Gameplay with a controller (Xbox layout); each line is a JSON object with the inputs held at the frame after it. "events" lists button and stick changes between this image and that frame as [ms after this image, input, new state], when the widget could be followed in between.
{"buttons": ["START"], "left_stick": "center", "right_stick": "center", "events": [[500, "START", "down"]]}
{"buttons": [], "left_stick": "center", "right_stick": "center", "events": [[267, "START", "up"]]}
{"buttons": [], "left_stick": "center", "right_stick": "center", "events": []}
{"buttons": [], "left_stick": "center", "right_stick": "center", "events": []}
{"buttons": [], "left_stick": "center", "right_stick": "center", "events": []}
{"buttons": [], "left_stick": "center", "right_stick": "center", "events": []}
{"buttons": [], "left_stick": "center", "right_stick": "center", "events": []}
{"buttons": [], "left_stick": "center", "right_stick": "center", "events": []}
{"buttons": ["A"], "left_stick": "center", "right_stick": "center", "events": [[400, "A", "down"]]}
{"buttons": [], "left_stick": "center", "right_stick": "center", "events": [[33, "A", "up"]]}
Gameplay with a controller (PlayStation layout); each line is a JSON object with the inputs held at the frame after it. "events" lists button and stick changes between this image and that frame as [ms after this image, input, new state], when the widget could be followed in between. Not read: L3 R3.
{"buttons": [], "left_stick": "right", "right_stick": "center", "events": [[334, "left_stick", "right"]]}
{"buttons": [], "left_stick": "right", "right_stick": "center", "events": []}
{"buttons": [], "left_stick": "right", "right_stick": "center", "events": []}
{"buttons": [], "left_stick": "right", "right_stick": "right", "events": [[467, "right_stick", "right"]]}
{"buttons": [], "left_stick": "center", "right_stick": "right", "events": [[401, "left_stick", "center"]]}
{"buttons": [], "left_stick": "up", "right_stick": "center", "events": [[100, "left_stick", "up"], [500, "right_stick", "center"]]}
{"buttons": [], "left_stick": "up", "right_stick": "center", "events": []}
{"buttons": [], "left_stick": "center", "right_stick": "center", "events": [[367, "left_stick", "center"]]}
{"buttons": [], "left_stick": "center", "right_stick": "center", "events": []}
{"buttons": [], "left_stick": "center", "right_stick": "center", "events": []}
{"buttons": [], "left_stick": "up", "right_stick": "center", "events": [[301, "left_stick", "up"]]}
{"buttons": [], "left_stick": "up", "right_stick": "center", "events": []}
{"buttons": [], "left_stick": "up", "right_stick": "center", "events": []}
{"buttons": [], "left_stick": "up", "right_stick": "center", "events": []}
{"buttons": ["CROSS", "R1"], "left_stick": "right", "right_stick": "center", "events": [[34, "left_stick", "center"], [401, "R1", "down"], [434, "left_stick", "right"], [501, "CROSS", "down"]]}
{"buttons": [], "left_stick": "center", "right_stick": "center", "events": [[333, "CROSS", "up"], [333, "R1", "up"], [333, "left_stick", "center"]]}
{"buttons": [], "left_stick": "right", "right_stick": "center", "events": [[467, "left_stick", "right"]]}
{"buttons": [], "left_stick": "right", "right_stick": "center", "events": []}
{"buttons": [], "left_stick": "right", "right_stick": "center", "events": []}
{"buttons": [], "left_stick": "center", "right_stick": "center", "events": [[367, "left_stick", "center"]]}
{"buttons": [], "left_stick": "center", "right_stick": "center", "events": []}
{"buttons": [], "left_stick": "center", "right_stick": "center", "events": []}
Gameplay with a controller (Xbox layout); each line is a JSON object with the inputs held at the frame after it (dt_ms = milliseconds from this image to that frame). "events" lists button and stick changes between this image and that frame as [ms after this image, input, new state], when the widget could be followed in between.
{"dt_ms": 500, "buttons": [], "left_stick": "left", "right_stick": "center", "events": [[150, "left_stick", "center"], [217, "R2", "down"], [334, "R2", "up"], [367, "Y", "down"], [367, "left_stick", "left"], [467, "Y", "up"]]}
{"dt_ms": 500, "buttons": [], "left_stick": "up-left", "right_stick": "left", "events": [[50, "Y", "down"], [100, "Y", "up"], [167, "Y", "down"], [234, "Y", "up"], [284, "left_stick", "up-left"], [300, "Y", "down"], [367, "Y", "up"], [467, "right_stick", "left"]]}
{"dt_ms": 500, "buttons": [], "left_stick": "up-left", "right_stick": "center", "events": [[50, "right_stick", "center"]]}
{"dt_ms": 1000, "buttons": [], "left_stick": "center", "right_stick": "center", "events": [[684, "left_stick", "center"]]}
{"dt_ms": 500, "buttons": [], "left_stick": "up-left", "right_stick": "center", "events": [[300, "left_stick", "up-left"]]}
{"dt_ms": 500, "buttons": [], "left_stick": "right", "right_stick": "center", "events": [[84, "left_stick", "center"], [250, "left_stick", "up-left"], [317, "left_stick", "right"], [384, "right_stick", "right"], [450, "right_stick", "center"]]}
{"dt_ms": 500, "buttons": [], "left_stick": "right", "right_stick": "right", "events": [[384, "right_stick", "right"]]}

------------

◆ **ASSIGNMENT**
Give the number of lines in the records where the word "each" occurs, and add nothing.

◆ **WRITTEN SOLUTION**
3